REQUIREMENT —
Please copy the lines of each of the records below without changing anything.

### DATA LISTING ###

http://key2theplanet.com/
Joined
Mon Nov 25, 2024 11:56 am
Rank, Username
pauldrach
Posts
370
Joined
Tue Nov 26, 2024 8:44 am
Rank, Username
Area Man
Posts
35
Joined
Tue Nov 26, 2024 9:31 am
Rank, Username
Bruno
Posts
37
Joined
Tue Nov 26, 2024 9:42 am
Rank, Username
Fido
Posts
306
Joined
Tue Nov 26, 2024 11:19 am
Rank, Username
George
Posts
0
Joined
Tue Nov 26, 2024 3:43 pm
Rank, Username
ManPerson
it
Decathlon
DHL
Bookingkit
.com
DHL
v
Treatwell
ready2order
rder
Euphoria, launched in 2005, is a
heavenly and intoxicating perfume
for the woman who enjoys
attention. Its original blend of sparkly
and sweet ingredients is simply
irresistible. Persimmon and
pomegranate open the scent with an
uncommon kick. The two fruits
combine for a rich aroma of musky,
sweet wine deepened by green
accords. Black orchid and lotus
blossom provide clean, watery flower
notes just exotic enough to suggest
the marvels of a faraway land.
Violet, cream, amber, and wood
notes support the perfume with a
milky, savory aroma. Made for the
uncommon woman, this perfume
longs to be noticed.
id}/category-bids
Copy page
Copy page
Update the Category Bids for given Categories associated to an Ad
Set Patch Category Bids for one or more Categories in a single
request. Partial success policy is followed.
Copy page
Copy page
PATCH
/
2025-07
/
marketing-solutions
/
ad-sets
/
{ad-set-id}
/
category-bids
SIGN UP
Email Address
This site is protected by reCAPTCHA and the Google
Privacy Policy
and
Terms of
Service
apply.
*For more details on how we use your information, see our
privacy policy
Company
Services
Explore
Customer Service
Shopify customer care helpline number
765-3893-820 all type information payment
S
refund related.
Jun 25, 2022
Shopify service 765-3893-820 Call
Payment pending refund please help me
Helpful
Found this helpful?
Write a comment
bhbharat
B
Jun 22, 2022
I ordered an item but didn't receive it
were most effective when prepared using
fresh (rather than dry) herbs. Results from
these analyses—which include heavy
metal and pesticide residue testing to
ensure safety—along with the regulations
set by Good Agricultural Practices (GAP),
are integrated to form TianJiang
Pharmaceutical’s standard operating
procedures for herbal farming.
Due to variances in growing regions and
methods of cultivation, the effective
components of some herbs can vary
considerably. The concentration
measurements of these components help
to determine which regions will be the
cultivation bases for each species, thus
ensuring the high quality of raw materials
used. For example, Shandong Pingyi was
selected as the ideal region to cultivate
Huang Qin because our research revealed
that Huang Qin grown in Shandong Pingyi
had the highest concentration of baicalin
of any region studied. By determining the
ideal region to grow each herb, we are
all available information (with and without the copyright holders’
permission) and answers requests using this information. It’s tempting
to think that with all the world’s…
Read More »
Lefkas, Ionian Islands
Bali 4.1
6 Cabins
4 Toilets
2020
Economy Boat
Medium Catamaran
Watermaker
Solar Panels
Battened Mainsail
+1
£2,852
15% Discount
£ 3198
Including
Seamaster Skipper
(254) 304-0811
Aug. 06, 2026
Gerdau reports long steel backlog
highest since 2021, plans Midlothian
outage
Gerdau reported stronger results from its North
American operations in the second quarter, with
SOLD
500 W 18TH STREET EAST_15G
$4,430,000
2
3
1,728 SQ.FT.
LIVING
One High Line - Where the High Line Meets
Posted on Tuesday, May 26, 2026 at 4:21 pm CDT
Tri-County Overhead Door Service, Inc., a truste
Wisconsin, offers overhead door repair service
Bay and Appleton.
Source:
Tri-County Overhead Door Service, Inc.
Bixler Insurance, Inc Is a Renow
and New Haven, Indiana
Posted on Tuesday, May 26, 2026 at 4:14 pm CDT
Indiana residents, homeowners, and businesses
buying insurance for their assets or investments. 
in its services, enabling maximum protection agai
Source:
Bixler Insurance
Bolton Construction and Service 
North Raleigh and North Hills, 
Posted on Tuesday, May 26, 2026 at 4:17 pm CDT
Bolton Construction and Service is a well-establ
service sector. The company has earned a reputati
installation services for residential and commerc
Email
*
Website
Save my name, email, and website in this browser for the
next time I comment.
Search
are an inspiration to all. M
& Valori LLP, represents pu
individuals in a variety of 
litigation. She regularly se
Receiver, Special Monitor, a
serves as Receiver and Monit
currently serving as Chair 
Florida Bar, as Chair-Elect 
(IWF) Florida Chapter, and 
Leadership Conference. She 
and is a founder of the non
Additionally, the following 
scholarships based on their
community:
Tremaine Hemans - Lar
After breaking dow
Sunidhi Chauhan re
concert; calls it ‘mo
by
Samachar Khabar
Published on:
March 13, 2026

###

RESPONSE BELOW —
http://key2theplanet.com/
Joined
Mon Nov 25, 2024 11:56 am
Rank, Username
pauldrach
Posts
370
Joined
Tue Nov 26, 2024 8:44 am
Rank, Username
Area Man
Posts
35
Joined
Tue Nov 26, 2024 9:31 am
Rank, Username
Bruno
Posts
37
Joined
Tue Nov 26, 2024 9:42 am
Rank, Username
Fido
Posts
306
Joined
Tue Nov 26, 2024 11:19 am
Rank, Username
George
Posts
0
Joined
Tue Nov 26, 2024 3:43 pm
Rank, Username
ManPerson
it
Decathlon
DHL
Bookingkit
.com
DHL
v
Treatwell
ready2order
rder
Euphoria, launched in 2005, is a
heavenly and intoxicating perfume
for the woman who enjoys
attention. Its original blend of sparkly
and sweet ingredients is simply
irresistible. Persimmon and
pomegranate open the scent with an
uncommon kick. The two fruits
combine for a rich aroma of musky,
sweet wine deepened by green
accords. Black orchid and lotus
blossom provide clean, watery flower
notes just exotic enough to suggest
the marvels of a faraway land.
Violet, cream, amber, and wood
notes support the perfume with a
milky, savory aroma. Made for the
uncommon woman, this perfume
longs to be noticed.
id}/category-bids
Copy page
Copy page
Update the Category Bids for given Categories associated to an Ad
Set Patch Category Bids for one or more Categories in a single
request. Partial success policy is followed.
Copy page
Copy page
PATCH
/
2025-07
/
marketing-solutions
/
ad-sets
/
{ad-set-id}
/
category-bids
SIGN UP
Email Address
This site is protected by reCAPTCHA and the Google
Privacy Policy
and
Terms of
Service
apply.
*For more details on how we use your information, see our
privacy policy
Company
Services
Explore
Customer Service
Shopify customer care helpline number
765-3893-820 all type information payment
S
refund related.
Jun 25, 2022
Shopify service 765-3893-820 Call
Payment pending refund please help me
Helpful
Found this helpful?
Write a comment
bhbharat
B
Jun 22, 2022
I ordered an item but didn't receive it
were most effective when prepared using
fresh (rather than dry) herbs. Results from
these analyses—which include heavy
metal and pesticide residue testing to
ensure safety—along with the regulations
set by Good Agricultural Practices (GAP),
are integrated to form TianJiang
Pharmaceutical’s standard operating
procedures for herbal farming.
Due to variances in growing regions and
methods of cultivation, the effective
components of some herbs can vary
considerably. The concentration
measurements of these components help
to determine which regions will be the
cultivation bases for each species, thus
ensuring the high quality of raw materials
used. For example, Shandong Pingyi was
selected as the ideal region to cultivate
Huang Qin because our research revealed
that Huang Qin grown in Shandong Pingyi
had the highest concentration of baicalin
of any region studied. By determining the
ideal region to grow each herb, we are
all available information (with and without the copyright holders’
permission) and answers requests using this information. It’s tempting
to think that with all the world’s…
Read More »
Lefkas, Ionian Islands
Bali 4.1
6 Cabins
4 Toilets
2020
Economy Boat
Medium Catamaran
Watermaker
Solar Panels
Battened Mainsail
+1
£2,852
15% Discount
£ 3198
Including
Seamaster Skipper
(254) 304-0811
Aug. 06, 2026
Gerdau reports long steel backlog
highest since 2021, plans Midlothian
outage
Gerdau reported stronger results from its North
American operations in the second quarter, with
SOLD
500 W 18TH STREET EAST_15G
$4,430,000
2
3
1,728 SQ.FT.
LIVING
One High Line - Where the High Line Meets
Posted on Tuesday, May 26, 2026 at 4:21 pm CDT
Tri-County Overhead Door Service, Inc., a truste
Wisconsin, offers overhead door repair service
Bay and Appleton.
Source:
Tri-County Overhead Door Service, Inc.
Bixler Insurance, Inc Is a Renow
and New Haven, Indiana
Posted on Tuesday, May 26, 2026 at 4:14 pm CDT
Indiana residents, homeowners, and businesses
buying insurance for their assets or investments. 
in its services, enabling maximum protection agai
Source:
Bixler Insurance
Bolton Construction and Service 
North Raleigh and North Hills, 
Posted on Tuesday, May 26, 2026 at 4:17 pm CDT
Bolton Construction and Service is a well-establ
service sector. The company has earned a reputati
installation services for residential and commerc
Email
*
Website
Save my name, email, and website in this browser for the
next time I comment.
Search
are an inspiration to all. M
& Valori LLP, represents pu
individuals in a variety of 
litigation. She regularly se
Receiver, Special Monitor, a
serves as Receiver and Monit
currently serving as Chair 
Florida Bar, as Chair-Elect 
(IWF) Florida Chapter, and 
Leadership Conference. She 
and is a founder of the non
Additionally, the following 
scholarships based on their
community:
Tremaine Hemans - Lar
After breaking dow
Sunidhi Chauhan re
concert; calls it ‘mo
by
Samachar Khabar
Published on:
March 13, 2026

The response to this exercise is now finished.